Ратмир Павлович подвинул к нему головешку; холодная сталь уже касалась Шахниного запястья; такой же стальной и холодной была решимость Князева. Толмач пялился на оружие и с ужасом думал о том, что стоит ему взять эту обуглившуюся головешку в руки, как вмиг обуглится кисть, потом локоть, потом предплечье, потом вся его жизнь. Пока он, Шахна, — только посредник, только покорный свидетель, только молчаливый соглядатай, но за одну минуту все может измениться, даже если он ни в кого не выстрелит; через минуту свидетель и соглядатай превратится в сообщника; через минуту он лишится всего, чем гордился, и закабалится, обезличится, станет двойником жандарма. Вторым Крюковым…
— Угадай, чей он?
Ратмир Павлович как будто глумился над ним, и обессмыслившийся взгляд Шахны нигде не находил опоры, перелетал с полковничьих погон на пистолет, с пистолета на погоны.

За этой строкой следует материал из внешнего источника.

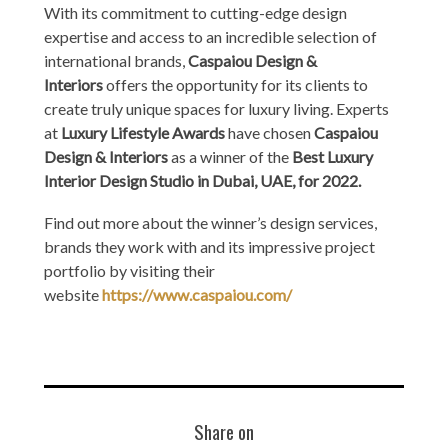
With its commitment to cutting-edge design
expertise and access to an incredible selection of
international brands,
Caspaiou Design &
Interiors
offers the opportunity for its clients to
create truly unique spaces for luxury living. Experts
at
Luxury Lifestyle Awards
have chosen
Caspaiou
Design & Interiors
as a winner of the
Best Luxury
Interior Design Studio in Dubai, UAE, for 2022.
Find out more about the winner’s design services,
brands they work with and its impressive project
portfolio by visiting their
website
https://www.caspaiou.com/
Share on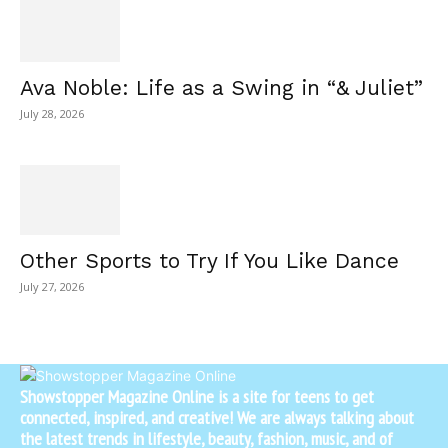
Ava Noble: Life as a Swing in “& Juliet”
July 28, 2026
Other Sports to Try If You Like Dance
July 27, 2026
Showstopper Magazine Online is a site for teens to get
connected, inspired, and creative! We are always talking about
the latest trends in lifestyle, beauty, fashion, music, and of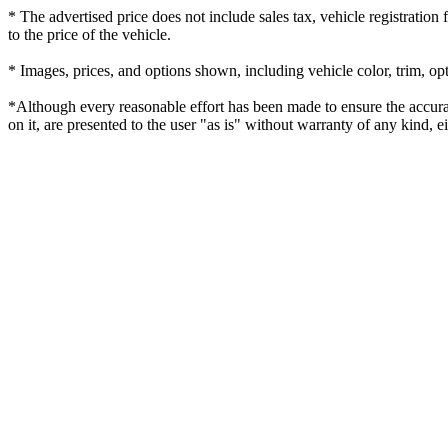
* The advertised price does not include sales tax, vehicle registratio
to the price of the vehicle.
* Images, prices, and options shown, including vehicle color, trim, opti
*Although every reasonable effort has been made to ensure the accurac
on it, are presented to the user "as is" without warranty of any kind, eit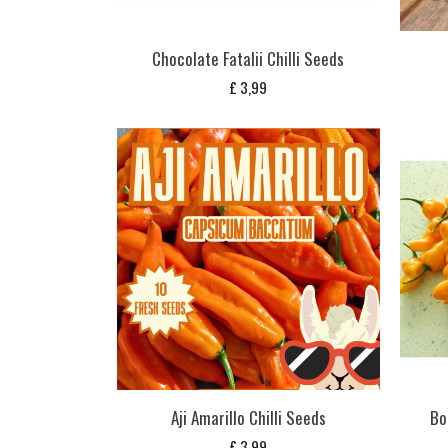
Chocolate Fatalii Chilli Seeds
£
3,99
Aji Amarillo Chilli Seeds
Bo
£
3,99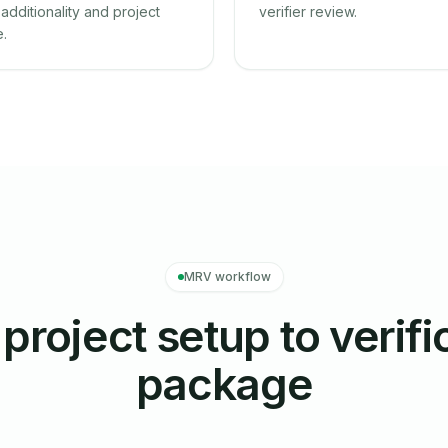
additionality and project
verifier review.
e.
MRV workflow
project setup to verifi
package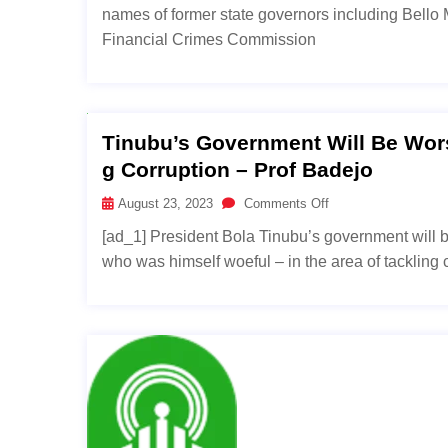
names of former state governors including Bell
Financial Crimes Commission
Tinubu’s Government Will Be Wors
G Corruption – Prof Badejo
August 23, 2023
Comments Off
[ad_1] President Bola Tinubu’s government will
who was himself woeful – in the area of tackling c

— Угадай, — подзадоривал Шахну Ратмир Павлович.
Игра, казалось, захватывала Князева целиком, возвращала ему силы; он молодел, добрел; лицо его принимало какое-то счастливое, ребячливое выражение.
Господи, думал Семен Ефремович, когда же зацокают копыта жандармских лошадей!
Но за окном было тихо. Так тихо, что в кабинете слышно было, как в доме напротив портной крутит ручку швейной машинки.
— Это пистолет твоего брата — Гирша Дудака, — с какой-то истребительной торжественностью объявил Князев.
Он что, собирается подарить ему улику? Его высокоблагородие просто балуется, его высокоблагородию скучно в столице Северо-Западного края, где, кроме бегов, цирка Мадзини и оперетты Модзолевского, нет никаких развлечений; его высокоблагородие сейчас спрячет пистолет в ящик стола, и все страхи кончатся; начнется очередное дознание.
— Это из него твой брат пальнул в генерал-губернатора, — серьезно, без тени куража сказал Князев. — Отныне этот пистолет твой!
— Нет, нет, — закричал Семен Ефремович, не узнав своего голоса. Голос был какой-то задушенный, старческий, он начинался не в гортани, а в чреве.
— Нет жандарма без оружия, — назидательно произнес полковник и потер пальцем прыщик.
— Но я… я, ваше высокоблагородие, я не жандарм и жандармом никогда не буду.
— Кто же ты? — спокойно спросил Князев.
Семен Ефремович растерялся. В самом деле — кто он такой? Недоучившийся семинарист? Писарь? Стряпчий? Самозваный толмач?
— Я… я — никто, — пробормотал Семен Ефремович и затих.
В какой-то миг Шахну уколола мысль о том, что он зря отказывается от подарка. Пальнул себе в лоб, и ты свободен; свободен от позора, от голода, от надобности защищать брата, от добра и зла, от страха — хозяина жизни; ты больше не его слуга, не его лакей, не его наймит. В смерти сбываются все желания. Только в смерти.
Ратмир Павлович расстегнул ворот мундира, впился пальцами в кадык и стал ласково себя душить.